======== Trecho citado
Competência suplementar

Município pode legislar sobre assistência jurídica

Autor

  • Andre Luis Alves de Melo

    é promotor em Minas Gerais doutor em Direito Constitucional pela PUC-SP mestre em Direito pela Unifran e associado do Movimento do Ministério Público Democrático.

12 de março de 2014, 6h30

O tema sobre a possibilidade de os municípios legislarem sobre assistência jurídica tem sido objeto de recorrentes questionamentos, mas sem uma abordagem mais sistêmica. Primeiramente, é importante registrar que o conceito de “Estado” na Constituição Brasileira engloba a União, estados e municípios, portanto quando a Constituição preceitua a obrigação do estado de prestar assistência jurídica, esta inclui os municípios, mas para estes não impôs a obrigação mínima de instalar a defensoria, como fez para os estados-membros e para a União, conforme observa-se no texto constitucional a seguir: Art. 5º – LXXIV – o Estado prestará assistência jurídica integral e gratuita aos que comprovarem insuficiência de recursos;

A competência legislativa concorrente entre União e estados no artigo 24 da CF, para legislarem sobre “assistência jurídica” e “defensoria”,  não exclui o município, em face da competência suplementar prevista no artigo 30, I e II, também da Constituição Federal. Logo, é equivocado quando se sustenta que o município estaria impedido de legislar sobre o tema, e então não pode prestar assistência jurídica. Um detalhe relevante é que o artigo 24 da CF utiliza os termos “assistência jurídica” e “defensoria” separadamente, pois realmente são diferentes, e isto será abordado à frente. A rigor, competência concorrente não é competência exclusiva ou privativa.
================
======== Dados fornecidos
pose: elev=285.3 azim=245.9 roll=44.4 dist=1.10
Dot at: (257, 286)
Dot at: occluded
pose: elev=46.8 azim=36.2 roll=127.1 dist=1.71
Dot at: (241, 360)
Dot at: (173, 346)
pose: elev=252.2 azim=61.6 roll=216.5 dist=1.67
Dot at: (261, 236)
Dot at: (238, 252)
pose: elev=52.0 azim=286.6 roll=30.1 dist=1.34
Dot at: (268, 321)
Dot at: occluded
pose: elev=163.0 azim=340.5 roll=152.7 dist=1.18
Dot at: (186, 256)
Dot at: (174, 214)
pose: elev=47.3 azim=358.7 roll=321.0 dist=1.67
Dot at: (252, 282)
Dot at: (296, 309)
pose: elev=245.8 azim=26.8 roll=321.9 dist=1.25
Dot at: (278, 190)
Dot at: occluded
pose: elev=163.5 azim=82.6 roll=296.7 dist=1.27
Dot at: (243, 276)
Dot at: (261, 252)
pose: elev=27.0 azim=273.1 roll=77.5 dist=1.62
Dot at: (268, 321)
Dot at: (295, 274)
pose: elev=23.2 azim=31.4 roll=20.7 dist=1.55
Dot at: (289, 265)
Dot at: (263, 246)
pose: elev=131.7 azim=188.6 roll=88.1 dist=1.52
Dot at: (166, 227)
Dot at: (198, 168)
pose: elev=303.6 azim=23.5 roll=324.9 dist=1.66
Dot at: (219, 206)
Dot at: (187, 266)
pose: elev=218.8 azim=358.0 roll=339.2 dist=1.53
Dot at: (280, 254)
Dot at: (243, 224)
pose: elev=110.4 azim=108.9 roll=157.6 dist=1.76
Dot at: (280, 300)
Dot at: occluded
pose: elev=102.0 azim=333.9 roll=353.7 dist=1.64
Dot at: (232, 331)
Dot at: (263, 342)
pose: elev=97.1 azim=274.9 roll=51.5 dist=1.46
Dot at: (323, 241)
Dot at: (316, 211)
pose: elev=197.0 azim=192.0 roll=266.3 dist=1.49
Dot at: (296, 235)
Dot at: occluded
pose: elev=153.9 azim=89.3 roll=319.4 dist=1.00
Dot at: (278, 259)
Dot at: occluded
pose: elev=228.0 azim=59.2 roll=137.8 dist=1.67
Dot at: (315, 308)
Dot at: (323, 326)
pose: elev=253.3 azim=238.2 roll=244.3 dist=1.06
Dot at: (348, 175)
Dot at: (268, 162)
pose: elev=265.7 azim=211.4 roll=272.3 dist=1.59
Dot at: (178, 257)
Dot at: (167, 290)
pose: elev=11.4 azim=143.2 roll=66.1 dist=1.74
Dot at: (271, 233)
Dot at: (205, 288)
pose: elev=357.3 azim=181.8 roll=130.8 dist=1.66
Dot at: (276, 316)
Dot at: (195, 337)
================
» **Tarefas propostas**
1. Transcreva do texto sobre a competência municipal em assistência jurídica o trecho que vai de "é promotor em" até "Ministério Público Democrático.", inclusive.
2. Prossiga a redação do texto sobre a competência dos municípios para legislar sobre assistência jurídica, começando logo após a última frase apresentada.

» **Resultados esperados**
1.
é promotor em Minas Gerais doutor em Direito Constitucional pela PUC-SP mestre em Direito pela Unifran e associado do Movimento do Ministério Público Democrático.

2.
Inclusive, se seguirmos esta lógica reducionista, o município não poderia legislar sobre direito tributário, nem sobre o seu orçamento, suas finanças, sua economia, nem sobre o seu urbanismo, nem também sobre educação no nível fundamental (municipal), pois apenas estados e União podem legislar sobre estes temas de forma concorrente, nos termos do artigo 24, da CF. Logo, observa-se que há um equívoco nesta interpretação restritiva, conforme se vê pelos textos a seguir:

Art. 24. Compete à União, aos Estados e ao Distrito Federal legislar concorrentemente sobre:
I – direito tributário, financeiro, penitenciário, econômico e urbanístico;
II – orçamento;
…………………………………………………….
XII – previdência social, proteção e defesa da saúde
XIII – assistência jurídica e Defensoria pública;
IX – educação, cultura, ensino e desporto;

Portanto, o argumento de que apenas estado e União podem legislar sobre assistência jurídica é equivocado, uma vez implicaria na situação do município também não poder legislar sobre ISS, pois direito tributário,  que é competência concorrente apenas entre estados e União, não estaria previsto na  competência dos municípios.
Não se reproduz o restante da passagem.